» **What needs to be done**
Copy each line of the records below that has "Giant" in it.
━━━━━ Material for this task
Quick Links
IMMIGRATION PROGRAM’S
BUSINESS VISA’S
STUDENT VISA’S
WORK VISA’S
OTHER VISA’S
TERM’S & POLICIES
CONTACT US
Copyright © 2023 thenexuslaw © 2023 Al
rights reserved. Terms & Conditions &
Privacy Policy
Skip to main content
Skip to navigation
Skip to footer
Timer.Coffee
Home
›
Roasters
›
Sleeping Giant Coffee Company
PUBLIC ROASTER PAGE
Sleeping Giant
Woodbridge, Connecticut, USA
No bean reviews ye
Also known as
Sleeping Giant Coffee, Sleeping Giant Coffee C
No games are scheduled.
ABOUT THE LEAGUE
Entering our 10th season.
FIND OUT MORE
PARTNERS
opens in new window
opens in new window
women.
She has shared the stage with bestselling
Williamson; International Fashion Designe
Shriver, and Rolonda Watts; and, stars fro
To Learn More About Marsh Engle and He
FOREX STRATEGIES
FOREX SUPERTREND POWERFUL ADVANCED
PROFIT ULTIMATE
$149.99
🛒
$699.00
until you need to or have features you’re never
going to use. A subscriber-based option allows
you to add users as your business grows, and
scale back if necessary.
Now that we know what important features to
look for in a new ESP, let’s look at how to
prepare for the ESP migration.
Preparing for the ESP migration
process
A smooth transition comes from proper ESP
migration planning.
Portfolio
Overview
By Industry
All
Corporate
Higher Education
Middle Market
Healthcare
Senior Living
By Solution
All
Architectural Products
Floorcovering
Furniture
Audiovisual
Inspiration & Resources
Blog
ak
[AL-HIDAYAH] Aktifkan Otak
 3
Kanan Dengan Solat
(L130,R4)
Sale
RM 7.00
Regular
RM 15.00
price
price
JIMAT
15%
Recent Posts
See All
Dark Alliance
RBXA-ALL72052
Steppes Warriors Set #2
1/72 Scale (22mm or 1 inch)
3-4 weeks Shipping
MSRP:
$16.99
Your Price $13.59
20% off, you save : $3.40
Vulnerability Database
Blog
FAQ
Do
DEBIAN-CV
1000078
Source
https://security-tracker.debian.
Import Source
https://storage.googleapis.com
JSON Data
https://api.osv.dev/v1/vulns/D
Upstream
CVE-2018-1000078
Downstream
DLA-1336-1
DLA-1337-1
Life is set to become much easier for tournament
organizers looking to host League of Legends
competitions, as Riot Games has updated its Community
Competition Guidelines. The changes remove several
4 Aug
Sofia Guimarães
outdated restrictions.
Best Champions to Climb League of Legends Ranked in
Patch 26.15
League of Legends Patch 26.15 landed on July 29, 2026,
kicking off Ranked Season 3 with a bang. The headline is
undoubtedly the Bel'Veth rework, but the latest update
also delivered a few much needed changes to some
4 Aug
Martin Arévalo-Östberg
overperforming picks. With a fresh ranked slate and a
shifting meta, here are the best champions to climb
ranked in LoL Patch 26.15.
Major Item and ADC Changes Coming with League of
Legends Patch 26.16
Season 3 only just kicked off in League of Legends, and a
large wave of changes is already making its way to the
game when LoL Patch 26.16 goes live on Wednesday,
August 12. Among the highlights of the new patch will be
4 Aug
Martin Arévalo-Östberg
━━━━━━━━━━
» **The answer**
Sleeping Giant Coffee Company
Sleeping Giant
Sleeping Giant Coffee, Sleeping Giant Coffee C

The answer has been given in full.